--- start PROVIDED RECORDS ---

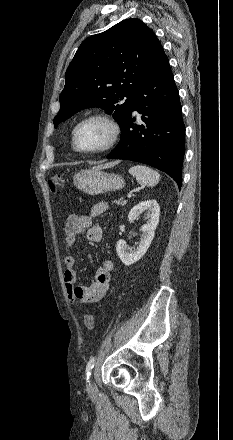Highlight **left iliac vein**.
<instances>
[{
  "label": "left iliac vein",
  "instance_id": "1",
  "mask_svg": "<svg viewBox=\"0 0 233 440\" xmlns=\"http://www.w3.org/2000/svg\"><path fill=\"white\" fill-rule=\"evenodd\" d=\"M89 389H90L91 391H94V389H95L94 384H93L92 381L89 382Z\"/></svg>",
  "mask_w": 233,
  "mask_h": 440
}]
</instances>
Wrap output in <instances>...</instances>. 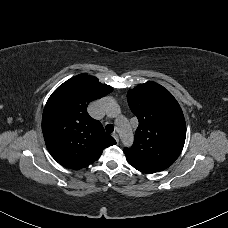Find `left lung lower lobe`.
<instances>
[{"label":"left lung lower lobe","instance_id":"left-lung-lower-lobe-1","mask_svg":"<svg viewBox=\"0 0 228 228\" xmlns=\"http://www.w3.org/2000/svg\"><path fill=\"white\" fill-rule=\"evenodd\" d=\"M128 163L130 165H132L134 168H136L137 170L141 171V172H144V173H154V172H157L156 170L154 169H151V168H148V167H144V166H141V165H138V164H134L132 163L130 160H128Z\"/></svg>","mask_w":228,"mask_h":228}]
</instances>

--- end PROVIDED RECORDS ---

EXERCISE: Pull out every line from the rows above that contains the string "xmlns", and match it case-sensitively.

SOLUTION FOR THIS PROBLEM:
  "mask_svg": "<svg viewBox=\"0 0 233 440\" xmlns=\"http://www.w3.org/2000/svg\"><path fill=\"white\" fill-rule=\"evenodd\" d=\"M89 389H90L91 391H94V389H95L94 384H93L92 381L89 382Z\"/></svg>",
[{"label":"left lung lower lobe","instance_id":"left-lung-lower-lobe-1","mask_svg":"<svg viewBox=\"0 0 228 228\" xmlns=\"http://www.w3.org/2000/svg\"><path fill=\"white\" fill-rule=\"evenodd\" d=\"M128 163L130 165H132L134 168H136L137 170L141 171V172H144V173H154V172H157L156 170L154 169H151V168H148V167H144V166H141V165H138V164H134L132 163L130 160H128Z\"/></svg>","mask_w":228,"mask_h":228}]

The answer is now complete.